### AIM OF THE EXERCISE
Wherever a line in the records below contains "White", copy that line.

### TASK INPUT
==================================================
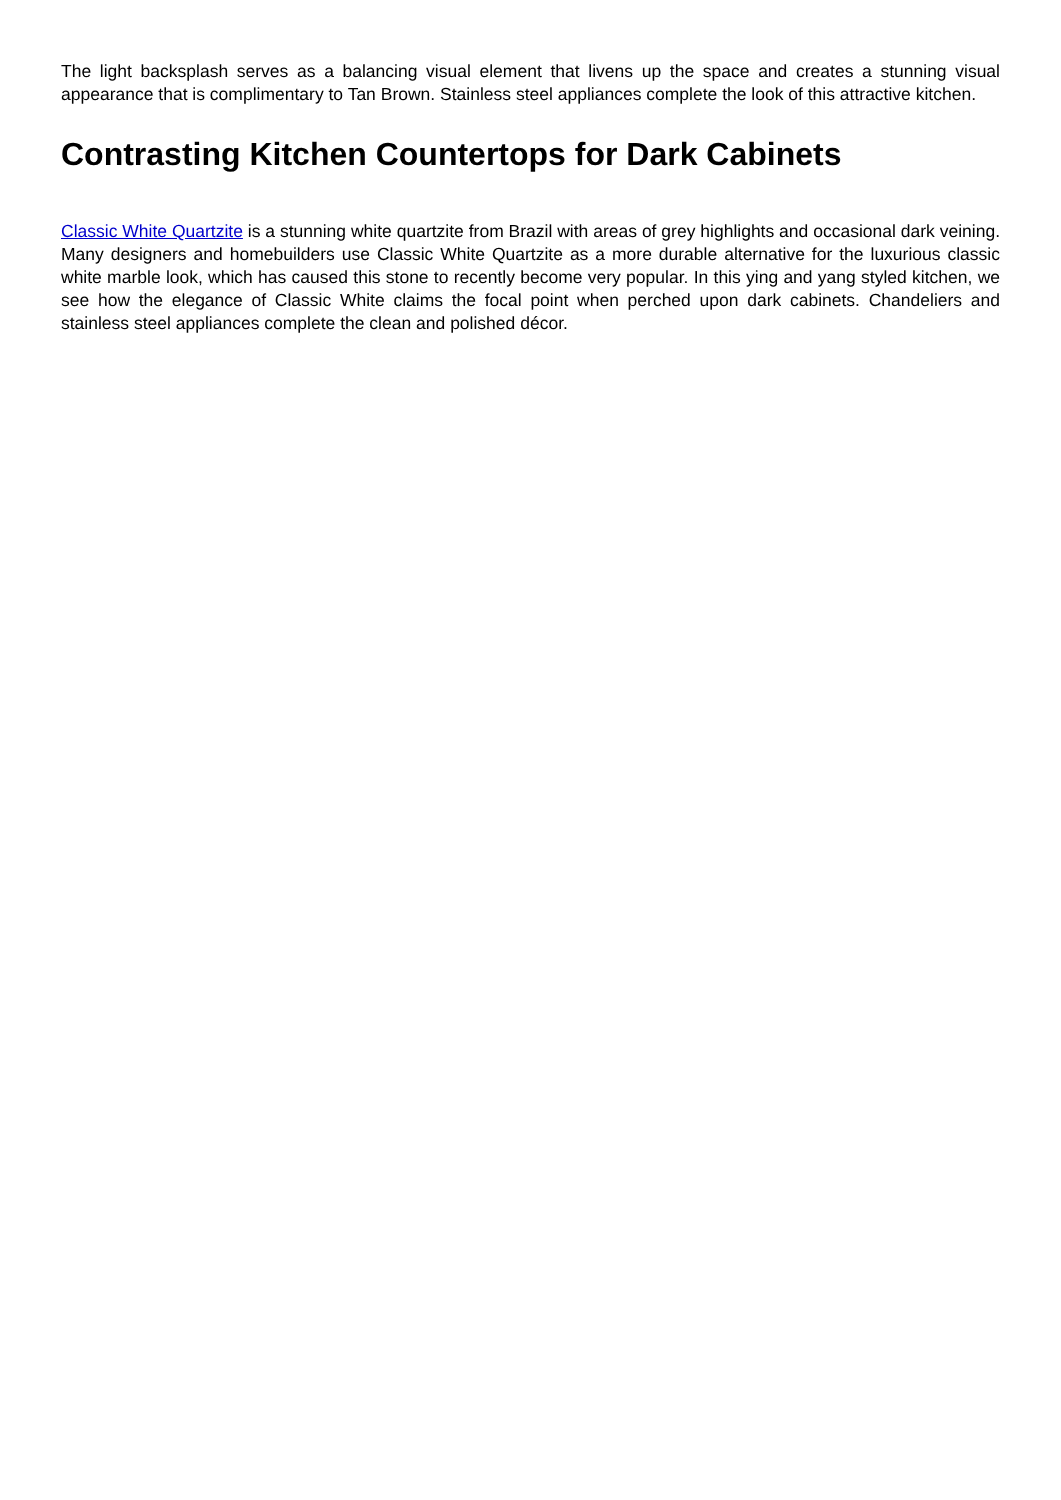The light backsplash serves as a balancing visual element that livens up the space and creates a stunning visual appearance that is complimentary to Tan Brown. Stainless steel appliances complete the look of this attractive kitchen.
Contrasting Kitchen Countertops for Dark Cabinets
Classic White Quartzite is a stunning white quartzite from Brazil with areas of grey highlights and occasional dark veining. Many designers and homebuilders use Classic White Quartzite as a more durable alternative for the luxurious classic white marble look, which has caused this stone to recently become very popular. In this ying and yang styled kitchen, we see how the elegance of Classic White claims the focal point when perched upon dark cabinets. Chandeliers and stainless steel appliances complete the clean and polished décor.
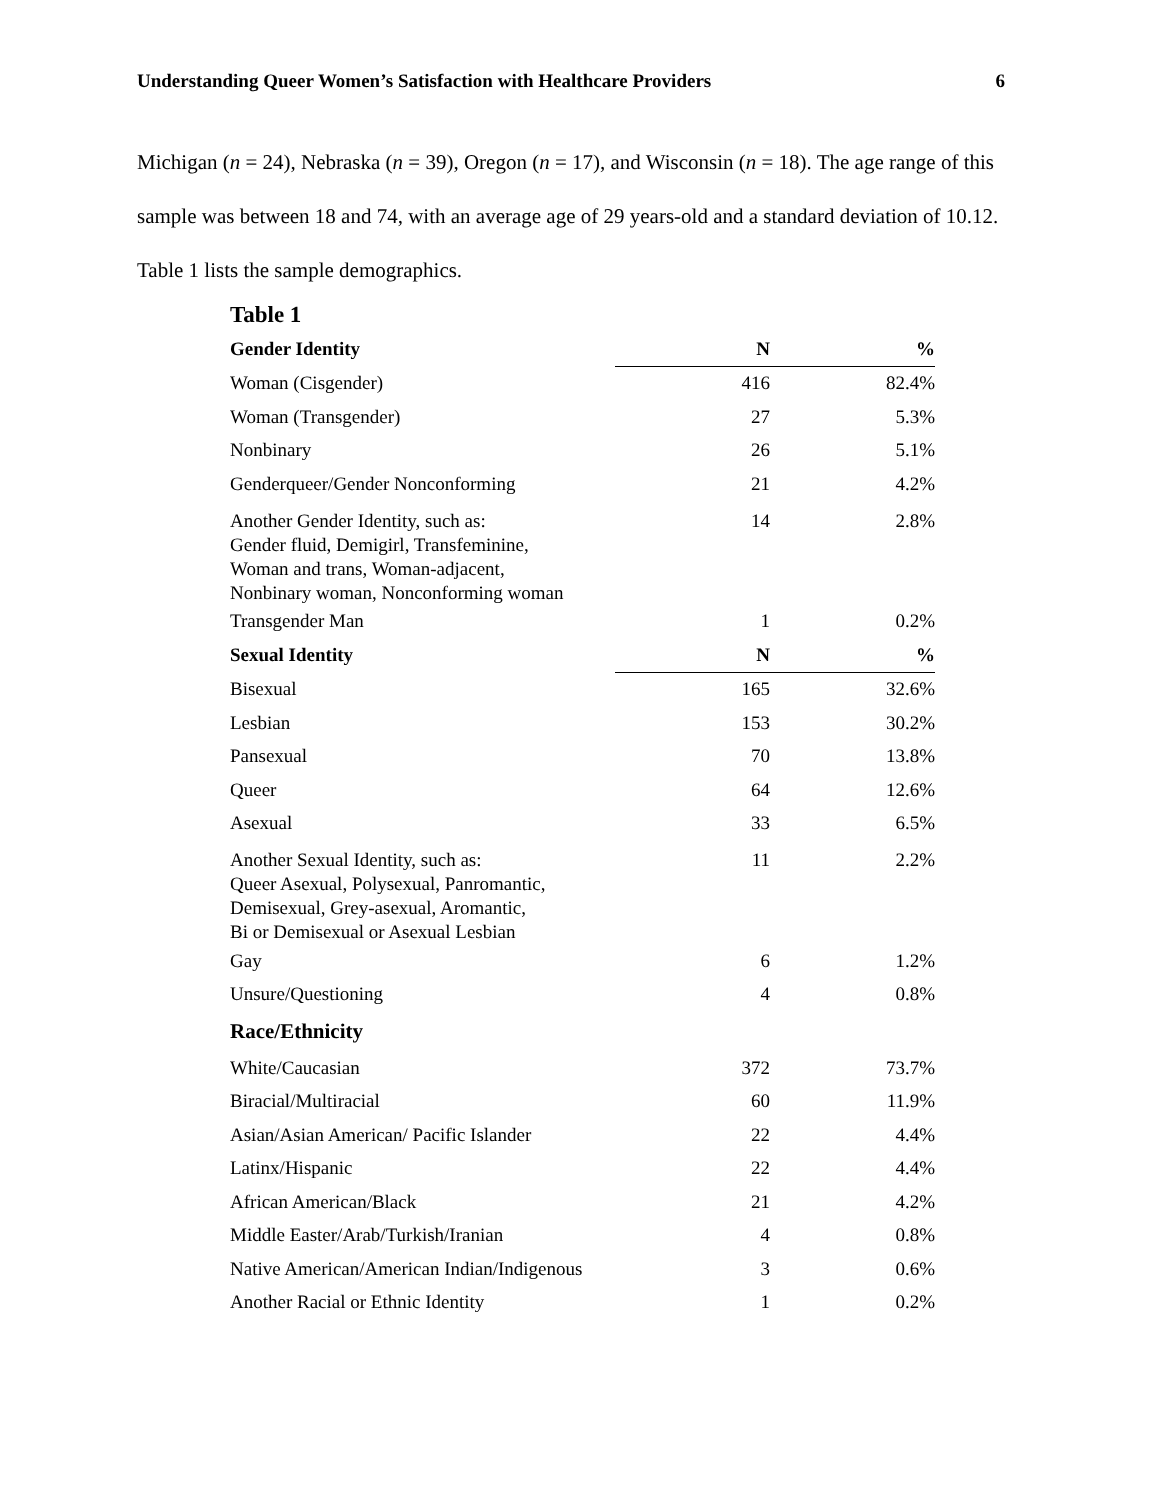Understanding Queer Women’s Satisfaction with Healthcare Providers 6
Michigan (n = 24), Nebraska (n = 39), Oregon (n = 17), and Wisconsin (n = 18). The age range of this sample was between 18 and 74, with an average age of 29 years-old and a standard deviation of 10.12. Table 1 lists the sample demographics.
Table 1
| Gender Identity | N | % |
| --- | --- | --- |
| Woman (Cisgender) | 416 | 82.4% |
| Woman (Transgender) | 27 | 5.3% |
| Nonbinary | 26 | 5.1% |
| Genderqueer/Gender Nonconforming | 21 | 4.2% |
| Another Gender Identity, such as: Gender fluid, Demigirl, Transfeminine, Woman and trans, Woman-adjacent, Nonbinary woman, Nonconforming woman | 14 | 2.8% |
| Transgender Man | 1 | 0.2% |
| Sexual Identity | N | % |
| Bisexual | 165 | 32.6% |
| Lesbian | 153 | 30.2% |
| Pansexual | 70 | 13.8% |
| Queer | 64 | 12.6% |
| Asexual | 33 | 6.5% |
| Another Sexual Identity, such as: Queer Asexual, Polysexual, Panromantic, Demisexual, Grey-asexual, Aromantic, Bi or Demisexual or Asexual Lesbian | 11 | 2.2% |
| Gay | 6 | 1.2% |
| Unsure/Questioning | 4 | 0.8% |
| Race/Ethnicity | | |
| White/Caucasian | 372 | 73.7% |
| Biracial/Multiracial | 60 | 11.9% |
| Asian/Asian American/ Pacific Islander | 22 | 4.4% |
| Latinx/Hispanic | 22 | 4.4% |
| African American/Black | 21 | 4.2% |
| Middle Easter/Arab/Turkish/Iranian | 4 | 0.8% |
| Native American/American Indian/Indigenous | 3 | 0.6% |
| Another Racial or Ethnic Identity | 1 | 0.2% |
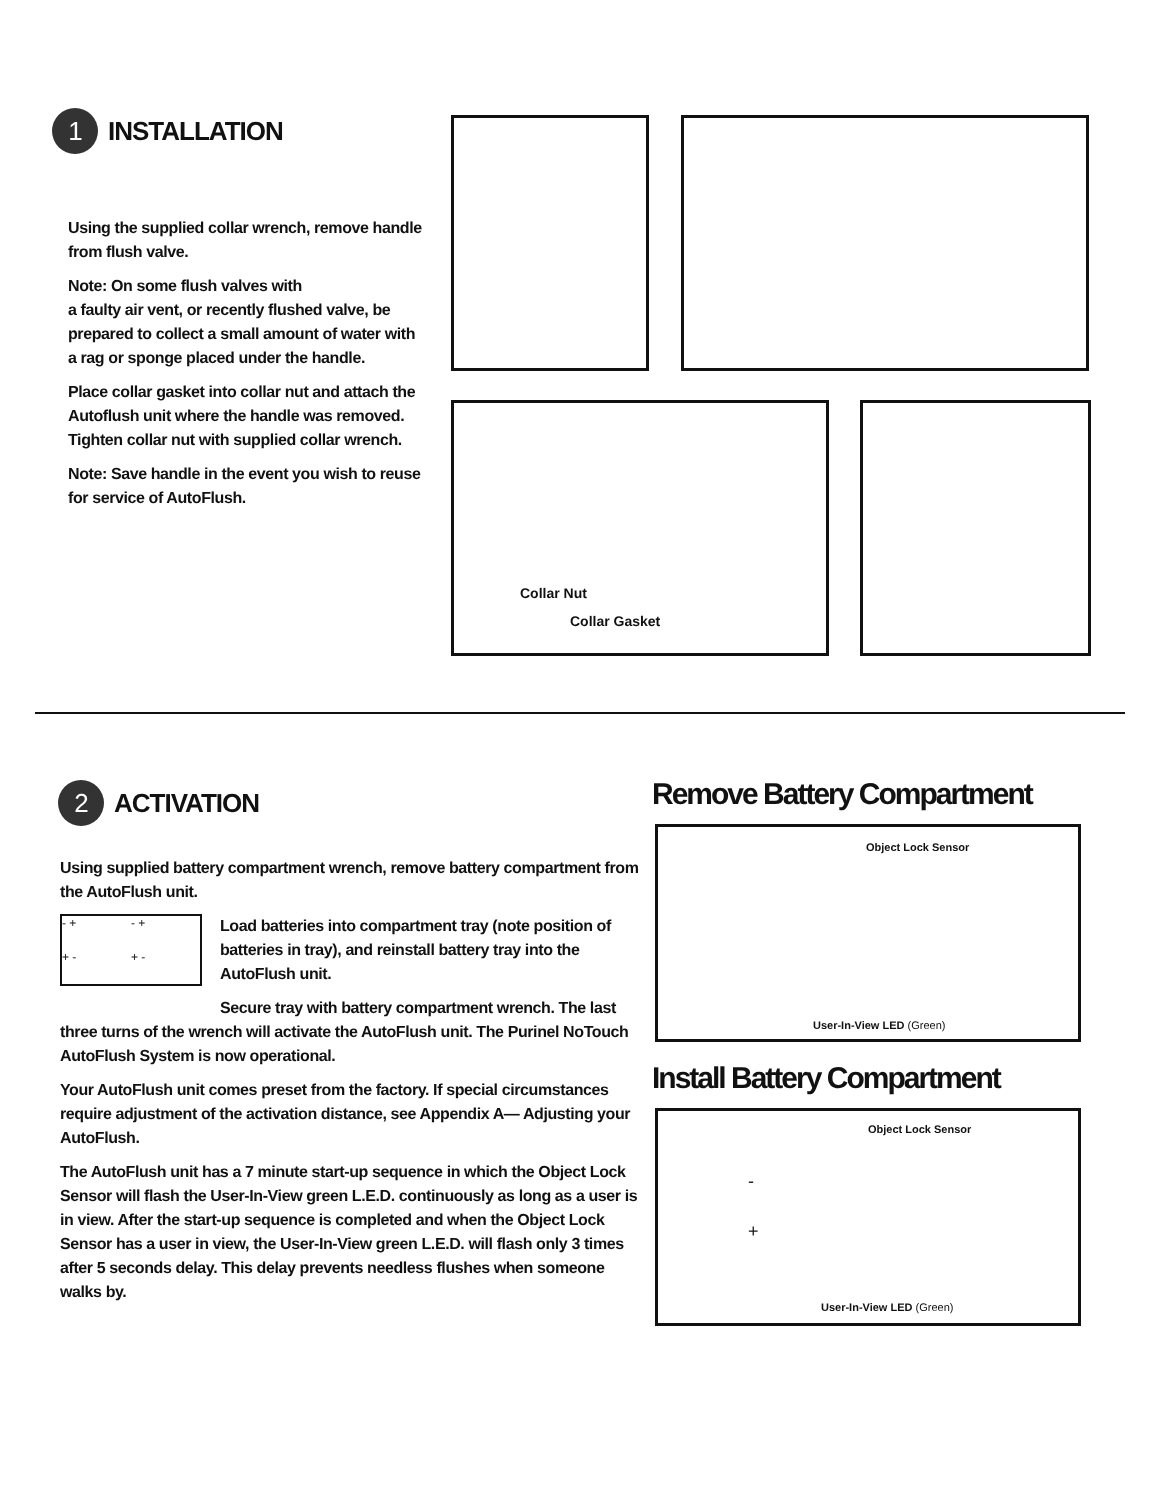1 INSTALLATION
Using the supplied collar wrench, remove handle from flush valve.
Note: On some flush valves with
a faulty air vent, or recently flushed valve, be prepared to collect a small amount of water with a rag or sponge placed under the handle.
Place collar gasket into collar nut and attach the Autoflush unit where the handle was removed. Tighten collar nut with supplied collar wrench.
Note: Save handle in the event you wish to reuse for service of AutoFlush.
Collar Nut
Collar Gasket
2 ACTIVATION
Using supplied battery compartment wrench, remove battery compartment from the AutoFlush unit.
- + - + + - + -
Load batteries into compartment tray (note position of batteries in tray), and reinstall battery tray into the AutoFlush unit.
Secure tray with battery compartment wrench. The last
three turns of the wrench will activate the AutoFlush unit. The Purinel NoTouch AutoFlush System is now operational.
Your AutoFlush unit comes preset from the factory. If special circumstances require adjustment of the activation distance, see Appendix A— Adjusting your AutoFlush.
The AutoFlush unit has a 7 minute start-up sequence in which the Object Lock Sensor will flash the User-In-View green L.E.D. continuously as long as a user is in view. After the start-up sequence is completed and when the Object Lock Sensor has a user in view, the User-In-View green L.E.D. will flash only 3 times after 5 seconds delay. This delay prevents needless flushes when someone walks by.
Remove Battery Compartment
Object Lock Sensor
User-In-View LED (Green)
Install Battery Compartment
Object Lock Sensor
-
+
User-In-View LED (Green)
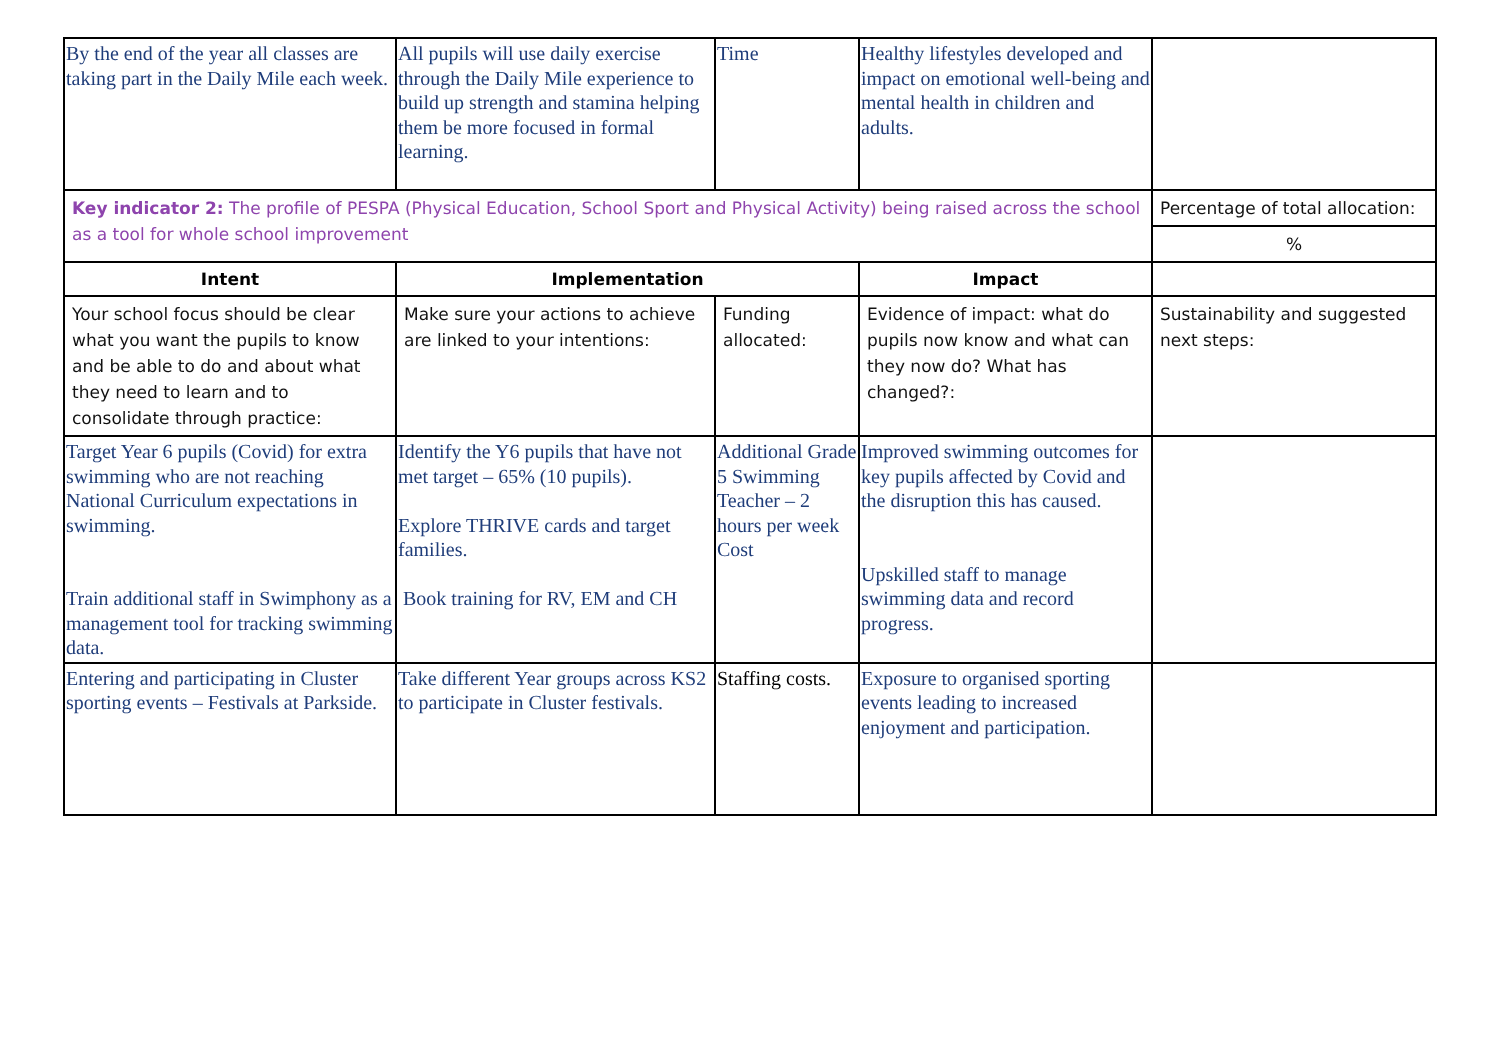| By the end of the year all classes are taking part in the Daily Mile each week. | All pupils will use daily exercise through the Daily Mile experience to build up strength and stamina helping them be more focused in formal learning. | Time | Healthy lifestyles developed and impact on emotional well-being and mental health in children and adults. | |
| Key indicator 2: The profile of PESPA (Physical Education, School Sport and Physical Activity) being raised across the school as a tool for whole school improvement | | | | Percentage of total allocation: |
| | | | | % |
| Intent | Implementation | | Impact | |
| Your school focus should be clear what you want the pupils to know and be able to do and about what they need to learn and to consolidate through practice: | Make sure your actions to achieve are linked to your intentions: | Funding allocated: | Evidence of impact: what do pupils now know and what can they now do? What has changed?: | Sustainability and suggested next steps: |
| Target Year 6 pupils (Covid) for extra swimming who are not reaching National Curriculum expectations in swimming. Train additional staff in Swimphony as a management tool for tracking swimming data. | Identify the Y6 pupils that have not met target – 65% (10 pupils). Explore THRIVE cards and target families. Book training for RV, EM and CH | Additional Grade 5 Swimming Teacher – 2 hours per week Cost | Improved swimming outcomes for key pupils affected by Covid and the disruption this has caused. Upskilled staff to manage swimming data and record progress. | |
| Entering and participating in Cluster sporting events – Festivals at Parkside. | Take different Year groups across KS2 to participate in Cluster festivals. | Staffing costs. | Exposure to organised sporting events leading to increased enjoyment and participation. | |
==================================================
### RESULT
Classic White Quartzite is a stunning white quartzite from Brazil with areas of grey highlights and occasional dark veining. Many designers and homebuilders use Classic White Quartzite as a more durable alternative for the luxurious classic white marble look, which has caused this stone to recently become very popular. In this ying and yang styled kitchen, we see how the elegance of Classic White claims the focal point when perched upon dark cabinets. Chandeliers and stainless steel appliances complete the clean and polished décor.
| White/Caucasian | 372 | 73.7% |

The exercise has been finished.